For a Council of European Ministers for Gender Equality
This year could be a decisive year for gender equality in the European Union. With a woman in charge of the European Commission, a commissioner devoted exclusively to promoting equality and a progressive majority in the European Parliament, the stars seem to be aligning.
But there’s one important EU institution that’s still missing in action. At the Council of the European Union, where representatives of national governments gather to work together on EU policy, there is no forum dedicated to gender equality. It’s important that we change this as soon as possible.
The Council is currently divided into 10 so-called configurations. The Foreign Affairs Council makes decisions on international affairs. The Economic and Financial Affairs Council takes on economic issues and regulates financial affairs. Similar bodies work on agriculture and fisheries, the environment, justice and home affairs, and education, youth, culture and sport.
But there is no configuration dedicated to promoting and ensuring gender equality. Not only does this send out the message that the Council considers the issue a second-rate priority, it means that policymaking on gender equality ends up sliced up between different ministers’ meetings.
If equality between women and men is a founding value of the EU, shouldn’t the institutional architecture reflect that? That is why we are calling for the urgent creation of a dedicated Council configuration gathering EU ministers and secretaries of state in charge of gender equality.
A specific forum for discussion would provide a much-needed space for representatives of national governments to discuss policy, exchange best practices and move in the same direction. It would also encourage member countries to clarify who is in charge when it comes to delivering and being held accountable on the issue.
Most importantly, it will ensure that gender equality is a political priority at both the EU and national government levels.
The need for such a body is clear. In Europe today, 1 in 3 women has been subjected to physical or sexual violence, 1 in 20 women has been raped, and sexual and reproductive health and rights are being jeopardized. Women also suffer a gender pay gap of 16 percent and a pension gap of 40 percent.
And yet, for years, the Council and some member countries have been lagging behind on key dossiers aiming to advance on gender equality.
The proposed Anti-Discrimination Directive — which would ban discrimination on the grounds of religion, disability, age or sexual orientation — has been blocked since 2008. Similarly, the Women on Boards Directive, aimed at tackling discrimination in the boardroom, has been stalled since 2012.
Some Council presidencies have made an effort to revamp these debates, but member countries have derailed progress with debates over whether the matter should be a national or a European competence.
The truth is that even on purely national matters — the adoption of the Istanbul Convention on preventing and combating violence against women and domestic violence, for instance — we are still waiting for concrete results.

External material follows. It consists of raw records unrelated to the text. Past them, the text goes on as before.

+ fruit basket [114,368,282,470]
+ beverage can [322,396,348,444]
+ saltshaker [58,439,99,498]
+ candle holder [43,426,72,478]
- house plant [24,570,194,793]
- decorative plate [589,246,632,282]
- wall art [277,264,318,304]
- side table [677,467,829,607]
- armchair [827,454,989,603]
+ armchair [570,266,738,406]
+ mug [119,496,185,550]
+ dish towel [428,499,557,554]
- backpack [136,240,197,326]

Is there a clear causal link between the Council’s inaction and the lack of a dedicated configuration on gender equality? What we do know is that if business as usual isn’t delivering, there’s certainly no harm in trying something new.
Commitments to protect fundamental human rights, to empower women and girls and to free them from discrimination and violence must translate into concrete actions. A more ambitious institutional framework is a first step, and the good news is it does not require any treaty change.
As members of Renew Europe, we are committed to progress on gender equality at both national and European levels. One example of that is our proposed Simone Veil Pact, a political commitment by member countries to adopt the most progressive national measures for women’s rights and gender equality in the EU on a voluntary basis.
It is time for women’s rights and gender equality to be at the forefront of the EU political agenda. When it comes to fulfilling the promise of equality between human beings, we cannot downsize our ambitions to fit the EU’s current institutional framework.
Signatories: Sylvie Brunet MEP (France); Elena Bonetti is Italian minister for equal opportunities and family. Marlène Schiappa is French secretary of state on gender equality and the fight against discrimination. Dacian Cioloș is president of the Renew Europe group in the European Parliament. Nathalie Loiseau (France), Sophie In 't Veld (the Netherlands), Irène Tolleret (France), Chrysoula Zacharopoulou (France) and Sylvie Brunet (France) are MEPs for Renew Europe.